|The Naasut Tiara
Queen Margrethe’s already very impressive jewellery collection got a boost in her Jubilee year (Elizabeth II wasn't the only one with a Jubilee last year: Queen Margrethe’s celebrated 40 years on the Throne as well) with the addition of a demi-parure of a tiara and earrings.
The parure was a gift from Greenland and is made of gold, diamond and rubies (however hard I squinted and magnified the pictures, I could find no trace of the latter anywhere though). The tiara is adorned by flowers and other plants of Greenland; five of the largest flowers can be converted into brooches. The tiara is named Naasut Tiara for a very simple reason: "naasut" means "flowers" in Greenlandic.
|The Naasut Tiara and Earrings
The earrings each consist of two gold bellflowers with four smaller ones hanging on gold threads from the middle. The entire parure cost about 300,000 kroner - roughly, about 40,000 Euros - to make.
The gold used for the creation of the set came from a mine in South Greenland. Years ago, gold from the mine was used to mind coins commemorating the International Polar Year. Some of the coins remained in National Bank’s vaults so when the idea of a gift to the Queen was first considered, the Bank was contacted with an offer to melt about a kilogram of gold coins to use them for the purpose.
|Queen Margrethe is presented with the parure (left), and trying on the earrings from the set (right)
The first setting wasn't a tiara though: initially, jeweller Nicholas Appel created a beautiful bouquet of flowers. As with the tiara, five of the largest flowers in the bouquet were detachable and could b worn as brooches. Later, with the Queen’s collaboration, the bouquet was transferred into a tiara and a matching pair of earrings.
Margrethe was presented with the parure by Josef Motzfeldt, the President of the Greenland Parliament, at a ceremony at Amalienborg in late 2012. It came in a beautiful box designed by Ina Rosing in collaboration with Rasmus Fenhann.
|The original bouquet (left), and gold coins melted to create the parure (right)
Perhaps because she had an active role in the design, the Queen appeared to be very happy with the gift, and promptly tried on the earrings during the presentation.
The début of the tiara took place surprisingly quick; Queen Margrethe wore it for the annual New Year’s Court Banquet at the beginning of January.

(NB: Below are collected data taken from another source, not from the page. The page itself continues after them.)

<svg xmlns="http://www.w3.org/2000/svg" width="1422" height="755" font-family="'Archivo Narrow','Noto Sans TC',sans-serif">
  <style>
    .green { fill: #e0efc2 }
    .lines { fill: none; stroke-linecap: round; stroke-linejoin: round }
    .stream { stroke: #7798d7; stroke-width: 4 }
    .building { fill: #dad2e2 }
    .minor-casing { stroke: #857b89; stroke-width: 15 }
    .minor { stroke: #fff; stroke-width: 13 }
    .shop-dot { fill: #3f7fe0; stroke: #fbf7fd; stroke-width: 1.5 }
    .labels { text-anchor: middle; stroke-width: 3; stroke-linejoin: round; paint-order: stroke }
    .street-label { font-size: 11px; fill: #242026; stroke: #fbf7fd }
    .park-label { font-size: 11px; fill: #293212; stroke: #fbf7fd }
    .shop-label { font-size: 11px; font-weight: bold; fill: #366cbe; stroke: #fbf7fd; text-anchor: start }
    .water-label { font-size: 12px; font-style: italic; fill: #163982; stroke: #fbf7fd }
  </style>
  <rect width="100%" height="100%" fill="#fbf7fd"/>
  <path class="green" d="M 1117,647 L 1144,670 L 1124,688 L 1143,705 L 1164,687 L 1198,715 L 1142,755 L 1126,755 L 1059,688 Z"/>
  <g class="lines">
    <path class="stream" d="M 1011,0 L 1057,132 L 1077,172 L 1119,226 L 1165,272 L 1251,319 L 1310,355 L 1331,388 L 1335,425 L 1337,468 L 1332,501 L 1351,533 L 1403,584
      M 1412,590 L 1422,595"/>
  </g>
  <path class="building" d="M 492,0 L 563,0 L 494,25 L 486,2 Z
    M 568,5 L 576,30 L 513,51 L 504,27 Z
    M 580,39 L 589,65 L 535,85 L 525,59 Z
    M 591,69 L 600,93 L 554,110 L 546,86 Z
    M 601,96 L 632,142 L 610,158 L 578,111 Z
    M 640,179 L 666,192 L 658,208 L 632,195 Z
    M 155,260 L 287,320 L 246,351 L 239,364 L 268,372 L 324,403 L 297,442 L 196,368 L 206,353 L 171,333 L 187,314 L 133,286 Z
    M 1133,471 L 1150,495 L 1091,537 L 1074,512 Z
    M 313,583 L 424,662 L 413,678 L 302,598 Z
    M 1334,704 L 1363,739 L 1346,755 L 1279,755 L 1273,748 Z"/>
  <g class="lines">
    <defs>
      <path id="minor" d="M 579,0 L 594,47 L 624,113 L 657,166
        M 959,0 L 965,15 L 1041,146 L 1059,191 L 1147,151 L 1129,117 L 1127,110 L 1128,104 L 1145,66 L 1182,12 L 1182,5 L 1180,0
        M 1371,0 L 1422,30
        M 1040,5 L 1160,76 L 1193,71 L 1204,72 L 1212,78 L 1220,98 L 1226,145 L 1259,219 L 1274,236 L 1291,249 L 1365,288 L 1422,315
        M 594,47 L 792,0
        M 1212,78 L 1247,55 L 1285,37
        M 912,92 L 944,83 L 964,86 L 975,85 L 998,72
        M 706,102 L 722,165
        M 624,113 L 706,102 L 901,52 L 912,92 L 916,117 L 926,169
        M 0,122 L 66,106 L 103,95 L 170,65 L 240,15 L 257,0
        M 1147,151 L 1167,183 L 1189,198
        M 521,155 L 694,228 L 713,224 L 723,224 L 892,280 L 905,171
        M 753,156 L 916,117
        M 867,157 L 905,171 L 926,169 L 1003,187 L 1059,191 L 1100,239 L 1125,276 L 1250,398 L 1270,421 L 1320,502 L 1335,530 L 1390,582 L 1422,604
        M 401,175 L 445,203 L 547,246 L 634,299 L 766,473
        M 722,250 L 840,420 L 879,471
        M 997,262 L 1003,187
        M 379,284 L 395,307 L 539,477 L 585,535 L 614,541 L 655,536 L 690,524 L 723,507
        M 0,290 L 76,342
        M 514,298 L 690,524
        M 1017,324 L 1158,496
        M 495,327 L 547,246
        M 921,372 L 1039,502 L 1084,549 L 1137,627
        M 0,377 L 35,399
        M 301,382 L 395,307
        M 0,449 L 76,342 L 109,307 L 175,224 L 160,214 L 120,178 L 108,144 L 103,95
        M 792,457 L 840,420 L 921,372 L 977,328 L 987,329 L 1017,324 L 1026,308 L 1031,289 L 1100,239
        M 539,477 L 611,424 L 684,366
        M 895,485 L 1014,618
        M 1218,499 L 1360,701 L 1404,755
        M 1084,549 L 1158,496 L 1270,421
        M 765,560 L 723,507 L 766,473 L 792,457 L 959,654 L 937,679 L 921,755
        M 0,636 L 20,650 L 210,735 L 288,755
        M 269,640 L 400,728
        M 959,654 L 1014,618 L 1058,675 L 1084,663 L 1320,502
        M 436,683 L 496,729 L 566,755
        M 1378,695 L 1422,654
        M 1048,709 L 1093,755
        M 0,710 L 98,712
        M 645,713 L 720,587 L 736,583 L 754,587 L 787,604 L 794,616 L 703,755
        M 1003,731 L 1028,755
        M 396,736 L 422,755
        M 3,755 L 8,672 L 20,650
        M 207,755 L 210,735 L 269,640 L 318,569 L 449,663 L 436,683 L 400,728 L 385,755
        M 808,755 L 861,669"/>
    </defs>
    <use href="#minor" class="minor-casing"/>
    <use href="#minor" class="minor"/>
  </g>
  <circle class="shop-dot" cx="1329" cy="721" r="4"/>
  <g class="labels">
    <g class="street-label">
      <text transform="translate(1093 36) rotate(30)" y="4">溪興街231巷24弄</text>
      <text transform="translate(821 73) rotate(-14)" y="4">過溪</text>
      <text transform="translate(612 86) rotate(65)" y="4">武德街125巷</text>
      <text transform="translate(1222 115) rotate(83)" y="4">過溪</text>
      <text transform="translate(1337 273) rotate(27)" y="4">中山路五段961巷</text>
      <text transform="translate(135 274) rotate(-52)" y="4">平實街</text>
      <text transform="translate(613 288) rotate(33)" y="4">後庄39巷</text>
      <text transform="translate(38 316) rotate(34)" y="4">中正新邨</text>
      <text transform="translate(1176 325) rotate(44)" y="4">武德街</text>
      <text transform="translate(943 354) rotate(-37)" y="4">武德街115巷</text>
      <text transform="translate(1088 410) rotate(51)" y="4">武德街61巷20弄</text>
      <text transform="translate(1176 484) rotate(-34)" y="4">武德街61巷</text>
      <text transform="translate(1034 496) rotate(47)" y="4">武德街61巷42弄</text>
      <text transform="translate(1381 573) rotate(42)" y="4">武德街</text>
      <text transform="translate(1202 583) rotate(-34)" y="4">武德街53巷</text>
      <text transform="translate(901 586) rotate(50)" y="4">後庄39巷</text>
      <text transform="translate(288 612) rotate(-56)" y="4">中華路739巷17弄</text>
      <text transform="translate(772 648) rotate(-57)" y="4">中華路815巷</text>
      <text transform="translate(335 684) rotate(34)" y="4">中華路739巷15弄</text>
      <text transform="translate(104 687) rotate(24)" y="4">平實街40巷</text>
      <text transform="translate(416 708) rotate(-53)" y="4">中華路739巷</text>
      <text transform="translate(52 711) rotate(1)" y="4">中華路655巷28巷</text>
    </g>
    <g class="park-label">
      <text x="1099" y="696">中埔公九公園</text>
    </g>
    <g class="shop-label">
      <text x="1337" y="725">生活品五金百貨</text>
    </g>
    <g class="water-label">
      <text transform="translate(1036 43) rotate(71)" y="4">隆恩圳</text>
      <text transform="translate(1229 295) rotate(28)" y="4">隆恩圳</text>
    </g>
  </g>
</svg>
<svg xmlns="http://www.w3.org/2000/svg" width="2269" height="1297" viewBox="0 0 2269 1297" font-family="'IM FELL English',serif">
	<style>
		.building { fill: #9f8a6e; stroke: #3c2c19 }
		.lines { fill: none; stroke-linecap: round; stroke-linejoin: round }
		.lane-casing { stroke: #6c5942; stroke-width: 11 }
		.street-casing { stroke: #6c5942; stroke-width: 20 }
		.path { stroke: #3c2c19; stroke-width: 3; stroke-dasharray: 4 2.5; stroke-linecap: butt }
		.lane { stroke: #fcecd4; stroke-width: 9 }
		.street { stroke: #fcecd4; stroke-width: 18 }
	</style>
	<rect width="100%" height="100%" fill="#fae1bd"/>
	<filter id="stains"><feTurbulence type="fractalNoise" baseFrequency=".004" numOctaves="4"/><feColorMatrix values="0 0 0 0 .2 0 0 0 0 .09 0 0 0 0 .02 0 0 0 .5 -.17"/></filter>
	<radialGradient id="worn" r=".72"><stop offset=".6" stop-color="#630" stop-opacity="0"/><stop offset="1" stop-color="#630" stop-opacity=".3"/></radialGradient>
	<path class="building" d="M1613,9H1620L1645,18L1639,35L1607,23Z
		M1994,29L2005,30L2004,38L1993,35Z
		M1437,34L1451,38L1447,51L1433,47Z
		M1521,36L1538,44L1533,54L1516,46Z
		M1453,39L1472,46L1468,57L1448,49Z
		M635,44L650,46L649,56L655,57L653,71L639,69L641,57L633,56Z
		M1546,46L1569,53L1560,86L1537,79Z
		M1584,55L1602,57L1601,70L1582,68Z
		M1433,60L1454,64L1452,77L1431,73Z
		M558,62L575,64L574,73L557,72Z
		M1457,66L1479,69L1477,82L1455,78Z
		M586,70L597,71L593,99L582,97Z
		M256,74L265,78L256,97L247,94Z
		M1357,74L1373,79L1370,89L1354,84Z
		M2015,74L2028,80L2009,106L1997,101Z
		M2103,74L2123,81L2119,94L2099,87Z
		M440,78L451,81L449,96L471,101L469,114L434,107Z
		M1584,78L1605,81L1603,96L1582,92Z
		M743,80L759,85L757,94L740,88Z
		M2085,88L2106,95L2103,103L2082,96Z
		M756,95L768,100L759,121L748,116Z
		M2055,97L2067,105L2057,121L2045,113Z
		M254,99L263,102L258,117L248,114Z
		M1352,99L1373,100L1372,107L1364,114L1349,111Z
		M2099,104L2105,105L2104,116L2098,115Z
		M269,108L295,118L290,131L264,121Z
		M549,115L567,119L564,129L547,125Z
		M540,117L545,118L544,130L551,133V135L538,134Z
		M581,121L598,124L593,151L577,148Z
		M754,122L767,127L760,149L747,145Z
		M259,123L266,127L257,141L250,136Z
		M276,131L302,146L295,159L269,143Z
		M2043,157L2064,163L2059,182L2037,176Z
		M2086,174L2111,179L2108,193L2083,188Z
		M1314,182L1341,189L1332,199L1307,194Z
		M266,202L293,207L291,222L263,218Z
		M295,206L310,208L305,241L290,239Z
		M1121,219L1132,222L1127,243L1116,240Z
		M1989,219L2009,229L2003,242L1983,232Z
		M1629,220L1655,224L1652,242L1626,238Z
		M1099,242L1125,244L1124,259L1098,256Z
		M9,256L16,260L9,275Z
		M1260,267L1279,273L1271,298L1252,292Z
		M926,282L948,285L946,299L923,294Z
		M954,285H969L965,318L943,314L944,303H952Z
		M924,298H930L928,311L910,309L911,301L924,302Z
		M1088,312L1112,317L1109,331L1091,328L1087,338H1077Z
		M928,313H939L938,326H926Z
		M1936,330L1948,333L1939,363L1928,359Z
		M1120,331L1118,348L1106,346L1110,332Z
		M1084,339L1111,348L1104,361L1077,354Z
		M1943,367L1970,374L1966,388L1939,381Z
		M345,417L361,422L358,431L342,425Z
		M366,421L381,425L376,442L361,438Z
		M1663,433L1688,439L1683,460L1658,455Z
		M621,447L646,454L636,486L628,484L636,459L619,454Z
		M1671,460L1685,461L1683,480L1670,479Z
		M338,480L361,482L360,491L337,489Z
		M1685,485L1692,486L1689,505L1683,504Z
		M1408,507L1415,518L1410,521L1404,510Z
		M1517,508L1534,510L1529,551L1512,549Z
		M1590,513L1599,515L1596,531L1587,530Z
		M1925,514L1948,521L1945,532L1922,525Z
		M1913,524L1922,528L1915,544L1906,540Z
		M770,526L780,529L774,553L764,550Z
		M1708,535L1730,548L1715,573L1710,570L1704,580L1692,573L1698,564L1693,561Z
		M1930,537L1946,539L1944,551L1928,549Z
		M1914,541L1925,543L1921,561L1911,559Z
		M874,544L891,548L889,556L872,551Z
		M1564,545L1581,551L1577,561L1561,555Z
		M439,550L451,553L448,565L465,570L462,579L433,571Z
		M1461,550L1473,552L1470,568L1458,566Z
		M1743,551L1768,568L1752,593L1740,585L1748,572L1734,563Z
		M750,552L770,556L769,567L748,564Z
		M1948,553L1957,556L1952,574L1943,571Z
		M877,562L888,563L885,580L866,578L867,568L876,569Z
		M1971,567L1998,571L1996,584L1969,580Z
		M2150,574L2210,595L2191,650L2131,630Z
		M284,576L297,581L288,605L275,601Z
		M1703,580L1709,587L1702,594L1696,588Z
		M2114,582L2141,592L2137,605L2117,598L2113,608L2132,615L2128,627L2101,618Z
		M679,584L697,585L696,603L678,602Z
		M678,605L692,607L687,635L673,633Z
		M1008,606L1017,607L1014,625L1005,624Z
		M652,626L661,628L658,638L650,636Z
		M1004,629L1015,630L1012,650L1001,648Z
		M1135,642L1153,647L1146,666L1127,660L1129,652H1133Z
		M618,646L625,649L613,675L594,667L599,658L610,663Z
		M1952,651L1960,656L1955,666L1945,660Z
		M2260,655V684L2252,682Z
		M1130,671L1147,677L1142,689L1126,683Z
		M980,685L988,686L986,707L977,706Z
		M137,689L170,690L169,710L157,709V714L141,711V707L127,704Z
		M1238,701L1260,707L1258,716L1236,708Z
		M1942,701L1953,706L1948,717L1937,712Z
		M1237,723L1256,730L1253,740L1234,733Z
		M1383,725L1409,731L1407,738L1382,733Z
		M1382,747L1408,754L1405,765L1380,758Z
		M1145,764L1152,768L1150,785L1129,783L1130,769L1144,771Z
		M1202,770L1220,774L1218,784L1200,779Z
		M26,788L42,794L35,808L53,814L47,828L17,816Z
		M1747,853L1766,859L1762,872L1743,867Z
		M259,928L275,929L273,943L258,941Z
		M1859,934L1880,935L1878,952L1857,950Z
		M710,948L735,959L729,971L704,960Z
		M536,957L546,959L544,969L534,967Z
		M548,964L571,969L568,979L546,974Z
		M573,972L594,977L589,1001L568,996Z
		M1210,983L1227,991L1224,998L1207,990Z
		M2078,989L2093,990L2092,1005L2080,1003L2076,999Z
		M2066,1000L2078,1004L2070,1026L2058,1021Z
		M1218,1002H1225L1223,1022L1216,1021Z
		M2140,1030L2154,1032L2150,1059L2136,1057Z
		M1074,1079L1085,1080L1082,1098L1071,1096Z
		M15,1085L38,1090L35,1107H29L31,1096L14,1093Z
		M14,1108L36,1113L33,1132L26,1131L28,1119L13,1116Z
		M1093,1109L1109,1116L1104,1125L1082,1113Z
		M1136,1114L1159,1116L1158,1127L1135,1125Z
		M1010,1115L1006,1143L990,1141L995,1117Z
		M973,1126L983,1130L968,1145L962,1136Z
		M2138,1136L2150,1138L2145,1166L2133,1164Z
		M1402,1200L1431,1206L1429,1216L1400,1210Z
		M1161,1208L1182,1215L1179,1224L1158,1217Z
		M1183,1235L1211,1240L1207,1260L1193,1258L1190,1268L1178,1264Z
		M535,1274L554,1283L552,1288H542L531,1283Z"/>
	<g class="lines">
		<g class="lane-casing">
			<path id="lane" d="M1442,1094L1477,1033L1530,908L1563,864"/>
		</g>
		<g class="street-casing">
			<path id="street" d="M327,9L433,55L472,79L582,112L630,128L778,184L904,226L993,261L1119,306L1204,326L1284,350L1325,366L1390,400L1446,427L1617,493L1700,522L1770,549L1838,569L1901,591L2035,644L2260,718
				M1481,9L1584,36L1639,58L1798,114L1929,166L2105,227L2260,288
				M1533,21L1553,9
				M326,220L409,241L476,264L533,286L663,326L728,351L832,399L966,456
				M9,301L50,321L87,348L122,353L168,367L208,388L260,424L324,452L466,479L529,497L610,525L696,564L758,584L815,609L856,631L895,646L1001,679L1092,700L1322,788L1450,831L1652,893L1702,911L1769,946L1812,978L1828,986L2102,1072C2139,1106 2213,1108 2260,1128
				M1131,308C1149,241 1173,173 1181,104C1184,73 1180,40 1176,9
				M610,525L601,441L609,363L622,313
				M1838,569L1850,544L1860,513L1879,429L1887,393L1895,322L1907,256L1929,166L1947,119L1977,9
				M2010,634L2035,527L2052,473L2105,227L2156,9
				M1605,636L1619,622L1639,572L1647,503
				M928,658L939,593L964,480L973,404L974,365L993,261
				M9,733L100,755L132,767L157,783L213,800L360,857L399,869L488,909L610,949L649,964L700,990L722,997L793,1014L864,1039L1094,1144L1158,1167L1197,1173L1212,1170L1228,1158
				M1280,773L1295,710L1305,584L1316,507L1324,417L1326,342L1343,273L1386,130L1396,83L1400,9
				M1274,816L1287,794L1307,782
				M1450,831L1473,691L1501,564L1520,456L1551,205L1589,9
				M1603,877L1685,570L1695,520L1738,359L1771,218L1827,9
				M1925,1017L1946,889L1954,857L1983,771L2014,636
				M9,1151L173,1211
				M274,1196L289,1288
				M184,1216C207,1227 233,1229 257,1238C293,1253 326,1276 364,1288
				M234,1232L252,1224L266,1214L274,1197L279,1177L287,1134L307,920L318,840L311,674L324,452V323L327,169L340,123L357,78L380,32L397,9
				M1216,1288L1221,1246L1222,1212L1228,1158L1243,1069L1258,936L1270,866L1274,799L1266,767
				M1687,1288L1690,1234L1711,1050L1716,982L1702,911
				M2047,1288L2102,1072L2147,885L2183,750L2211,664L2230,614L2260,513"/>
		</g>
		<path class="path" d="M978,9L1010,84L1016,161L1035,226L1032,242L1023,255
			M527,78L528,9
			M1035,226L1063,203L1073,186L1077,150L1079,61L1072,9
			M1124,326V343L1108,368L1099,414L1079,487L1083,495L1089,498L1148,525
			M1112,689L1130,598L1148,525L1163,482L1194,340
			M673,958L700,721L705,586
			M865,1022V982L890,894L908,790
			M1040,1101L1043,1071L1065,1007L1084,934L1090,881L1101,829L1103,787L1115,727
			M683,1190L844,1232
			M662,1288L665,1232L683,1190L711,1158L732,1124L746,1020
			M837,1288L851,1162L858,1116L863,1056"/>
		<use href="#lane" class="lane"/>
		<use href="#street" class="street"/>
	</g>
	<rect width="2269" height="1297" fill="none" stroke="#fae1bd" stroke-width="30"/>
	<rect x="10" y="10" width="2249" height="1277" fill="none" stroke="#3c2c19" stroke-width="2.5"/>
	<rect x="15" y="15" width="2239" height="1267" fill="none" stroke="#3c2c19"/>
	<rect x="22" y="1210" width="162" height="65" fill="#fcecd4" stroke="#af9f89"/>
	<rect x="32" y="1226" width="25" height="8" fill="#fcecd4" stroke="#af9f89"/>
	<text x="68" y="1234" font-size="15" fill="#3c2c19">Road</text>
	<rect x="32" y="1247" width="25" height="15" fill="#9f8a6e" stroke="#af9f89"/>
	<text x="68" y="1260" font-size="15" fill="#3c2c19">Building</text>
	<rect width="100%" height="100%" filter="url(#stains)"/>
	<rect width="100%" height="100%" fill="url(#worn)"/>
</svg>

|Queen Margrethe wearing the Naasut Tiara and earrings for New Years Banquet in January of 2013
I would lie if I listed this tiara among my favourites but it is not too bad either. I do like the craftsmanship, and the details are really pretty too. What I dislike is the fact it is almost solid gold: the diamonds are very small and the rubies are pretty much invisible (if they exist at all). Besides, I don’t think gold pieces suit Queen Margrethe all that much.
Now, if Mary or Marie – who both have dark hair – wore the tiara, it could probably look really nice.